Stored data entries
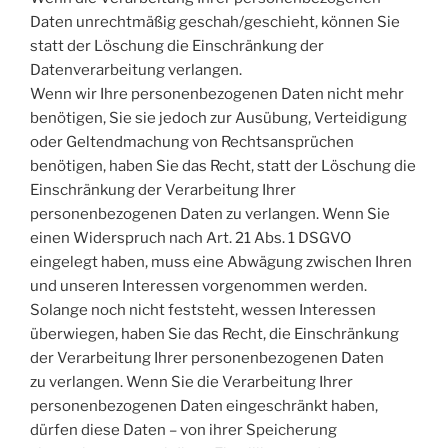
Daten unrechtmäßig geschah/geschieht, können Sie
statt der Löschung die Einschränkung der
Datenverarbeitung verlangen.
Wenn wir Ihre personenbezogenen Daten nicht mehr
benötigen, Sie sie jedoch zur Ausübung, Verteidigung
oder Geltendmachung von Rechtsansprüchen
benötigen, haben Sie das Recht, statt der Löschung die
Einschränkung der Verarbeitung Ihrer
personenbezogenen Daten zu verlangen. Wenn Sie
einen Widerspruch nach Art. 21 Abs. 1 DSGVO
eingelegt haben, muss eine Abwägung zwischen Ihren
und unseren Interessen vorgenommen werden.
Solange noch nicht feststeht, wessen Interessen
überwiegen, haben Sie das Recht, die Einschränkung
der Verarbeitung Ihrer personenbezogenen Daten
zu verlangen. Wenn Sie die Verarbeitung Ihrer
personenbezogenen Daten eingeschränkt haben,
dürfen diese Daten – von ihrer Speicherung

---

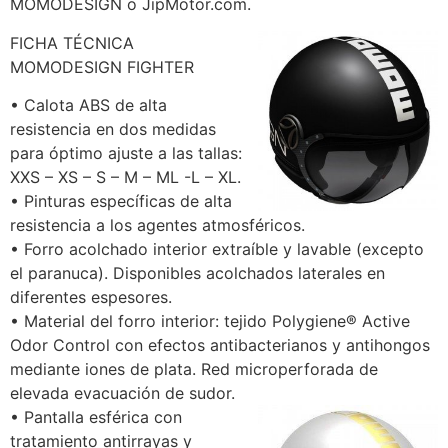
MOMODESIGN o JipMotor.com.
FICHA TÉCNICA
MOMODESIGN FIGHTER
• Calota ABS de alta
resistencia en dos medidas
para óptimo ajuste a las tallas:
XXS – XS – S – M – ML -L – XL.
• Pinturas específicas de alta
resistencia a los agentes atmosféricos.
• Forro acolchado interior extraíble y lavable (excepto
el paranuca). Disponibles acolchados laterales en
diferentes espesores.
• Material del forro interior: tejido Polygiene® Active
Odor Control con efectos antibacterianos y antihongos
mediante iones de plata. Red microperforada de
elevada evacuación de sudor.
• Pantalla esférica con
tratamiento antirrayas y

WHAT IS BEING ASKED: Taking the entries above, write out exactly each line from the one holding "Daten unrechtmäßig geschah/geschieht, können" to the one holding "personenbezogenen Daten zu", both included, and stop there.

SOLUTION TO THIS TASK:
Daten unrechtmäßig geschah/geschieht, können Sie
statt der Löschung die Einschränkung der
Datenverarbeitung verlangen.
Wenn wir Ihre personenbezogenen Daten nicht mehr
benötigen, Sie sie jedoch zur Ausübung, Verteidigung
oder Geltendmachung von Rechtsansprüchen
benötigen, haben Sie das Recht, statt der Löschung die
Einschränkung der Verarbeitung Ihrer
personenbezogenen Daten zu verlangen. Wenn Sie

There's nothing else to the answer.